This week we have our first interview with a London-listed investment trust, the FTSE 250 constituent Temple Bar Investment Trust (LON:TMPL). We had the opportunity to speak to the co-managers Ian Lance and Nick Purves, who are both fund managers at RWC Partners.
The duo took over day to day management of the Temple Bar Investment Trust in November, so this represented an excellent chance to catch up with them. The trust’s investment objective is to provide growth in income and capital and to achieve a long term total return greater than the benchmark FTSE All-Share Index. This is achieved through investment primarily in UK securities, across different sectors with typically the majority of the portfolio selected from the constituents of the FTSE 350 Index.
The trust holds a number of traditional old economy stocks at the moment – the likes of BP, Anglo American and Royal Dutch Shell – so we explored how stocks like this stack up against the ‘trendy’ theme of tech investment and clean energy.
The strategy employed by Temple Bar is known as value investing; that is the process of buying a company’s stock for less than its true worth (sometimes known as its intrinsic value). On the podcast we talk about the impact of the pandemic on stocks, about the sectors the managers like, and whether COVID has created a once in a generation value opportunity for investors. How does this stack up with the 2008 financial crisis or the dot com crash in 2001?
A number of companies are discussed, including several constituents of the airline industry, oil sector, and Royal Mail’s fortunes under lockdown. We also talk about the nature of value traps in the market, and how to tell them apart from serious investment opportunities.
New management team for the Temple Bar Investment Trust
The appointment of RWC as managers of the investment trust was seen as key in turning its fortunes around. According to Arthur Copple, Chair of the Temple Bar Investment Trust:
“For a period, performance of the trust had been worrying. Therefore, when Alastair Mundy, the named fund manager, retired, the board decided to assess whether the new management arrangements were still in the best interests of shareholders.

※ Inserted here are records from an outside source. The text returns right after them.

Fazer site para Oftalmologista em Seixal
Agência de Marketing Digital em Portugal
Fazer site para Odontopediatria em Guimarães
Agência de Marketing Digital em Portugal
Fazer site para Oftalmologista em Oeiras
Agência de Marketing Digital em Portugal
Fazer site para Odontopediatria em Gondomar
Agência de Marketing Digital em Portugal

The first step was to assess whether Temple Bar’s value investing strategy remained the most suitable one for shareholders while simultaneously looking to find out what our shareholders wanted.”
The board engaged Stanhope, an independent third party, to analyse whether or not value had had its day and if the approach was still suitable for shareholders. Following Stanhope’s independent review and advice, the board decided to stick with the value approach but change the fund manager.
Lance and Purves joined RWC Partners in August 2010 and together they manage over £3bn in assets. This includes the TM RWC Equity Income Fund and of course now the Temple Bar Investment Trust. Both fund managers worked previously at Schroders before joining RWC. Lance’s career includes a stint at Citigroup where he was Head of European Equities and Director of Research, and he was also Head of Global Research at Gartmore. He and Nick Purves managed the Schroder Income Fund and the Income Maximiser Fund while at Schroders.
The new appointment seems to have done the trick – the price of the trust has surged from just north of the 700 mark in early November, to hit 1144 at time of writing.